At seven o’clock, the barber shop closed up, and the two boys did a final count of the night’s take.

‘Thirty-seven shillings and sixpence,’ announced Billy. ‘I’m as rich as Rockefeller, and this is only one night!’

‘Thirty-five for me,’ said Robin. ‘I’m off to order my Rolls Royce tomorrow morning.’

The boys parted company in a happy, jubilant mood.

Billy arrived home at 7.30.

‘Well, Mam, how much do you think I made?’ he asked triumphantly.

‘I don’t know. Five shillings?’

‘Nearly right,’ he said, pouring out all his takings on to the dining-room table.

‘I hope you haven’t been out pinching money,’ she said. ‘How much is there?’

‘All honestly earned by the sweat of my brow. Over thirty-seven shillings for one night’s work. By the end of the week I should have about eight or nine quid. And here’s a coupla American candy bars for you.’

He said nothing about the rubbers tucked away in his back pocket.

‘Eeeh,’ she said. ‘That’s a lot more than your dad’s earning in the market.’

‘We’re in the money!
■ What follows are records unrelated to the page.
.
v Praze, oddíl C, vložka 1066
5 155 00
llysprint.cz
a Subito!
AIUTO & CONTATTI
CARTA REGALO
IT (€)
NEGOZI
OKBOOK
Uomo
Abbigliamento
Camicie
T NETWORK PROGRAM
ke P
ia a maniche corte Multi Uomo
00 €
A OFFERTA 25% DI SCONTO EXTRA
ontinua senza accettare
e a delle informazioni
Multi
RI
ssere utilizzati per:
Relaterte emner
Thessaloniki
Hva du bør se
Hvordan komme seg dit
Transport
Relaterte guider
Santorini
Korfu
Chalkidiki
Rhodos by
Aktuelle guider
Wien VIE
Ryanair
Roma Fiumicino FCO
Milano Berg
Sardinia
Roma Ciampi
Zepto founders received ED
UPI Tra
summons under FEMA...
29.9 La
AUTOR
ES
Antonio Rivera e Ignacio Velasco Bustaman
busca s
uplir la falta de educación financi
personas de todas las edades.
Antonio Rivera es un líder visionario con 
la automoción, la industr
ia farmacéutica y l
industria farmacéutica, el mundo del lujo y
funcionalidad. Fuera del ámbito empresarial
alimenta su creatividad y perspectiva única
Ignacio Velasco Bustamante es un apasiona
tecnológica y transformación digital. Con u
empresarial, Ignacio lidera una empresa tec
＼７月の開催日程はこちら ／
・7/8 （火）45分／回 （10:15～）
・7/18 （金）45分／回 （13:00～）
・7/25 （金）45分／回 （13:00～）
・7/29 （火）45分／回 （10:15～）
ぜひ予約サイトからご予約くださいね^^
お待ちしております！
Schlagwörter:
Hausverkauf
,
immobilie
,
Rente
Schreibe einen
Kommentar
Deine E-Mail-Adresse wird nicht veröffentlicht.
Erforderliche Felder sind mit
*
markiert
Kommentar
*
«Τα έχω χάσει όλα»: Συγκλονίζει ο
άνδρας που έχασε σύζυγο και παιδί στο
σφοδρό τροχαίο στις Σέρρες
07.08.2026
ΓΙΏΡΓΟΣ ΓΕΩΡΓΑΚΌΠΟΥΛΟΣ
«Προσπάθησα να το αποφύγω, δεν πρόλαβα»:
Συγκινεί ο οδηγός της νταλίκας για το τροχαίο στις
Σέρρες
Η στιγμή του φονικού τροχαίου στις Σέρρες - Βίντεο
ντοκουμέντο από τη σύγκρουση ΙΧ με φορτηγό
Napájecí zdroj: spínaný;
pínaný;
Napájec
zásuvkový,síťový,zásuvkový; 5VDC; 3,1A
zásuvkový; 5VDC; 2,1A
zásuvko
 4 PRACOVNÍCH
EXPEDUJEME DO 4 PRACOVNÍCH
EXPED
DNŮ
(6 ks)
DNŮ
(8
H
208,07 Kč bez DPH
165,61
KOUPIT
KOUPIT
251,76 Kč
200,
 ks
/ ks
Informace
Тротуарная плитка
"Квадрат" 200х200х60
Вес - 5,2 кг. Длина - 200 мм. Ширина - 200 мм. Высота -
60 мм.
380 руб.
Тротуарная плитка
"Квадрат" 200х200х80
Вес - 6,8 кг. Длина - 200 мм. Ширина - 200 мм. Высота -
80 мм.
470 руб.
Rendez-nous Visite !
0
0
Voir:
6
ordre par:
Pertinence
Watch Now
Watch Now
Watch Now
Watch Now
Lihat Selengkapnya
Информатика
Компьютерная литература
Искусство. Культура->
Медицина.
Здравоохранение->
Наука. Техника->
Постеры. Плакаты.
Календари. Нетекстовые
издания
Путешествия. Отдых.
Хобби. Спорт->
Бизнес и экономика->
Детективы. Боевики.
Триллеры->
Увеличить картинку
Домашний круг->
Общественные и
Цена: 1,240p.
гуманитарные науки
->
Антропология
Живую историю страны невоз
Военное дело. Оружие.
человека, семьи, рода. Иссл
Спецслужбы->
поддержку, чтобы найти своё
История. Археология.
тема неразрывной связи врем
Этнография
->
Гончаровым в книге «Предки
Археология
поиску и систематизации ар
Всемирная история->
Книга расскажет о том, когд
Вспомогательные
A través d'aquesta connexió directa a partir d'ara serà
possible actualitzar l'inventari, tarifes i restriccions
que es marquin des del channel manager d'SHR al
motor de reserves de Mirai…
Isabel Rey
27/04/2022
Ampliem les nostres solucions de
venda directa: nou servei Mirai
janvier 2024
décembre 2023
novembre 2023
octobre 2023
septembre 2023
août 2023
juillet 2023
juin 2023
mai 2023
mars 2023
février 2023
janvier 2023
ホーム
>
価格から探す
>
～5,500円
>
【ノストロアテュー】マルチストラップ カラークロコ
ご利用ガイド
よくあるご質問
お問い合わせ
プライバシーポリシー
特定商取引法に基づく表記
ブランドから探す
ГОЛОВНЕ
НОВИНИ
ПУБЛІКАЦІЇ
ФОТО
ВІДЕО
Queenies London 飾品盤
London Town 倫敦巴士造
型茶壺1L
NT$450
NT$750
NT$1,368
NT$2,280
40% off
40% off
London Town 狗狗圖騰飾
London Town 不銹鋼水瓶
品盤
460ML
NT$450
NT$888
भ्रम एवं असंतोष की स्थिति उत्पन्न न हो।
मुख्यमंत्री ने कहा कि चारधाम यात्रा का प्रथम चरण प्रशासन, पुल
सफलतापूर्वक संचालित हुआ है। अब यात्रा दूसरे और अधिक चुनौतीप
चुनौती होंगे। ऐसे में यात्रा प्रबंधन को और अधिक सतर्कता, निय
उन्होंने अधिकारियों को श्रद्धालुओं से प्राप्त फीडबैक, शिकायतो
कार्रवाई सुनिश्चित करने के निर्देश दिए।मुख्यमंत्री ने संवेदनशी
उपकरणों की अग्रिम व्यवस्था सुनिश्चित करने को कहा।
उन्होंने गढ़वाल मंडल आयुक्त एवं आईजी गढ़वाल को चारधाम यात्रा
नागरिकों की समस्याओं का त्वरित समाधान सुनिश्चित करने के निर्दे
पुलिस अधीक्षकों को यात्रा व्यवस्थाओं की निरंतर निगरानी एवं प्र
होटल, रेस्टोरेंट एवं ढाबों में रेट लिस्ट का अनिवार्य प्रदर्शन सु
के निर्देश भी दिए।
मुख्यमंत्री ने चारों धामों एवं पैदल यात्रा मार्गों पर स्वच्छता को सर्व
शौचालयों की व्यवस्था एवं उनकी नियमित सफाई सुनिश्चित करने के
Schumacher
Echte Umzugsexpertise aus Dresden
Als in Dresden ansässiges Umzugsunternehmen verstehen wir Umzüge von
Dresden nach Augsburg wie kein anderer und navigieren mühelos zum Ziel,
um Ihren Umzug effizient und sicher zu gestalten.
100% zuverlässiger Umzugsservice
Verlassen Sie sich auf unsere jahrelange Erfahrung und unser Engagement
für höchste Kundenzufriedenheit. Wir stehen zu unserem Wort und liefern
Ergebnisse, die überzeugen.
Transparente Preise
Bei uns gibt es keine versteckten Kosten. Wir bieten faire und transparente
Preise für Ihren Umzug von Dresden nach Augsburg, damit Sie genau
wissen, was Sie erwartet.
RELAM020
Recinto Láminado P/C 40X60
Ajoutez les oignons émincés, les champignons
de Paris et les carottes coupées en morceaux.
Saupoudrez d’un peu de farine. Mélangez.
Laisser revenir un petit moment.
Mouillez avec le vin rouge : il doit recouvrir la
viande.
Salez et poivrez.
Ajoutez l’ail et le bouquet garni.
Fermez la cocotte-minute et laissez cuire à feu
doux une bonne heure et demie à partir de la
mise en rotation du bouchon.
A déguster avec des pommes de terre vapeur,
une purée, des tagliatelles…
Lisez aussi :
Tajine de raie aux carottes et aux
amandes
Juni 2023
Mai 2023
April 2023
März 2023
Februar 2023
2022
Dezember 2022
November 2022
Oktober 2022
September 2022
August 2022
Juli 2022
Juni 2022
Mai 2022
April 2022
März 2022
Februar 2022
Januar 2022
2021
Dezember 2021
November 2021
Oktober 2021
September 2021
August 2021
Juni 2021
We’re in the money!’ he sang, dancing round the table. ‘First thing, I pay you something towards my keep after all these years. Next thing I buy will be a pair of really good dancing shoes - those with the shiny patent leather - and I’m really going to learn how to dance. You’ll see.’

At the end of the week, his total earnings came to over ten pounds, and Billy felt that he had at last found his niche.

‘You know, Mam,’ he said, ‘I like the idea of having money in my pocket. It makes a big difference to life. Without money, you’re nothing. What’s more, the people I work with treat me as an adult instead of a child as they do at school. I wouldn’t mind leaving and getting a full-time job.’

‘Look, Billy,’ she said, ‘I’ve said it till I’m blue in the face. You’re not leaving school - not before you’re sixteen. And you’re wrong. Money isn’t everything. “The greatest wealth is being content with a little.” Your health and strength are much more important. And don’t you forget it.’